Why are my emails going to spam?

Most likely you're missing SPF, DKIM, or DMARC records. Without these, receiving servers can't verify your domain's authenticity and may flag your emails as suspicious.

What's the difference between SPF, DKIM, and DMARC?

SPF specifies which servers can send email for your domain. DKIM adds a cryptographic signature to each message. DMARC tells receivers what to do if SPF/DKIM checks fail (quarantine, reject, or do nothing).

Do I need all three (SPF, DKIM, DMARC)?

Yes. Google and Yahoo require all three for bulk senders since February 2024. Even for low-volume senders, having all three significantly improves deliverability.

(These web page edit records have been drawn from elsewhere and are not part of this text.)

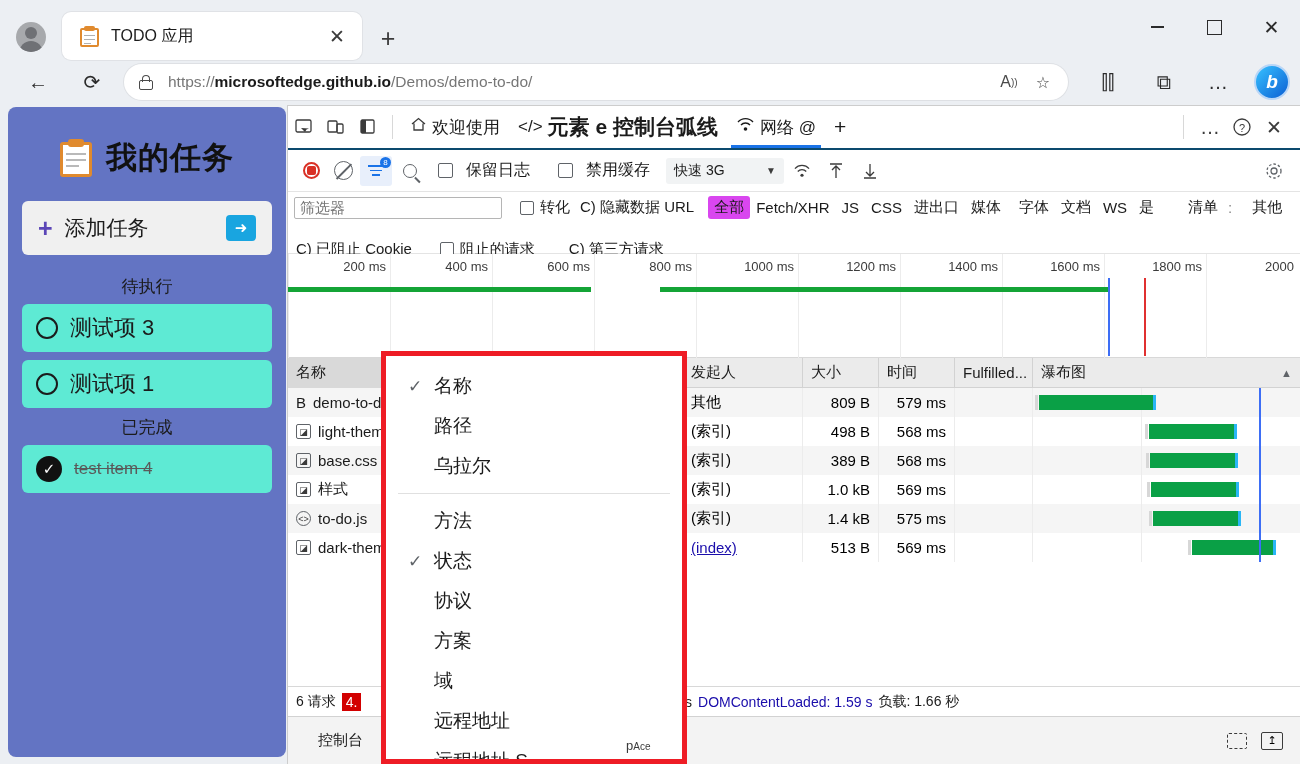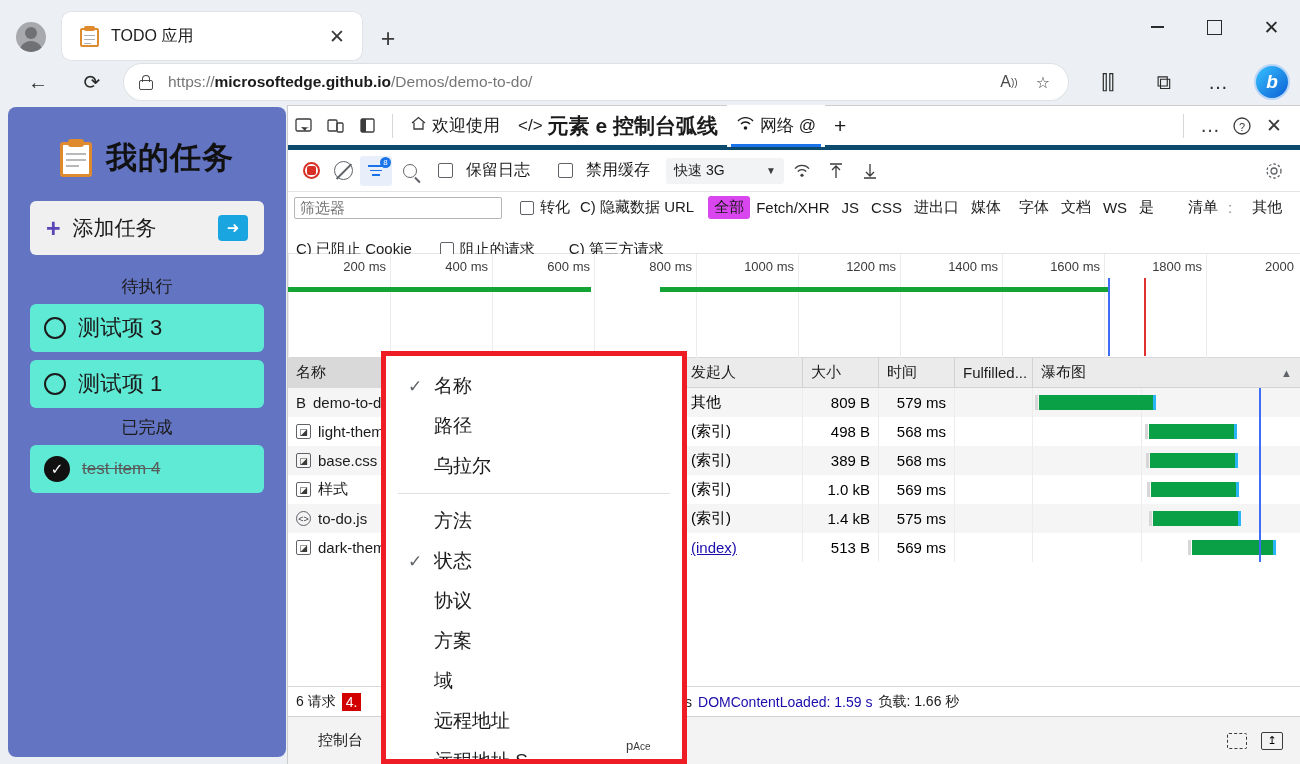--- a/index.html
+++ b/index.html
@@ -110,21 +110,21 @@
     position: absolute; right: 10px; top: 6px; width: 36px; height: 36px;
     border-radius: 50%; background: linear-gradient(135deg,#37c1ff,#0b5fd4);
     display: flex; align-items: center; justify-content: center;
     color: #fff; font-weight: 700; font-size: 19px; font-style: italic;
     border: 2px solid #b9d6f7;
   }
 
   
   .todo-panel {
     position: absolute; left: 8px; top: 107px; width: 278px; height: 650px;
-    background: #6374c3; border-radius: 8px; padding: 16px 22px;
+    background: #6374c3; border-radius: 8px; padding: 16px 14px;
   }
   .todo-header {
     display: flex; align-items: center; justify-content: center; gap: 14px;
     margin-top: 14px; margin-bottom: 22px;
   }
   .todo-clip { width: 32px; height: 38px; position: relative; flex: none; }
   .todo-clip .sheet {
     position: absolute; left: 0; top: 3px; width: 32px; height: 35px;
     background: #fff; border: 3px solid #e08a2e; border-radius: 3px;
   }
@@ -167,21 +167,21 @@
   }
   .task-text { font-size: 22px; color: #1b1b1b; }
   .task-text.done { font-size: 17px; color: #5a5a5a; text-decoration: line-through; }
 
   
   .devtools {
     position: absolute; left: 287px; top: 105px; width: 1013px; height: 659px;
     background: #fff; border-left: 1px solid #cdcdcd; border-top: 1px solid #cdcdcd;
   }
   .dt-tabbar {
-    height: 44px; border-bottom: 5px solid #0c4a6e; display: flex; align-items: center;
+    height: 44px; border-bottom: 2px solid #0c4a6e; display: flex; align-items: center;
     background: #fff; position: relative;
   }
   .dt-iconbtn {
     width: 32px; height: 32px; display: flex; align-items: center; justify-content: center;
     color: #3b3b3b;
   }
   .dt-sep { width: 1px; height: 24px; background: #d8d8d8; margin: 0 8px; }
   .dt-tab {
     display: flex; align-items: center; gap: 5px; padding: 0 9px; height: 42px;
     font-size: 17px; color: #1b1b1b; position: relative; white-space: nowrap;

Improve Email Deliverability — SPF, DKIM & DMARC Setup

Step-by-step guide to configure SPF, DKIM, and DMARC records to prevent emails from landing in spam.

Diagnose your site now

Problem

Your emails are landing in spam folders or being rejected by recipients’ mail servers.

Top 3 Causes

Missing SPF record — Receivers can’t verify your sending server is authorized. Add a TXT record like v=spf1 include:_spf.google.com -all.
No DKIM signing — Without a cryptographic signature, messages can’t be authenticated. Configure DKIM in your email provider and publish the public key as a DNS TXT record.
No DMARC policy — Without DMARC, receivers decide independently what to do with unauthenticated mail. Add v=DMARC1; p=quarantine; rua=mailto:dmarc@example.com.

Diagnosis with DechoNet

DNS Lookup — Check the Email Security tab to see if SPF, DKIM, and DMARC records are present and valid.
Look for warnings about missing or misconfigured records.

Resolution Checklist

SPF: Add a TXT record at @ → v=spf1 include:<your-provider> -all. Keep under 10 DNS lookups.
DKIM: Generate a key pair in your email provider, publish the public key as a TXT record at <selector>._domainkey.example.com.
DMARC: Add a TXT record at _dmarc.example.com → v=DMARC1; p=quarantine; rua=mailto:dmarc-reports@example.com.
Start DMARC with p=none to monitor, then escalate to quarantine → reject once verified.
Test by sending to a Gmail account and checking the “Show original” headers for SPF/DKIM/DMARC pass status.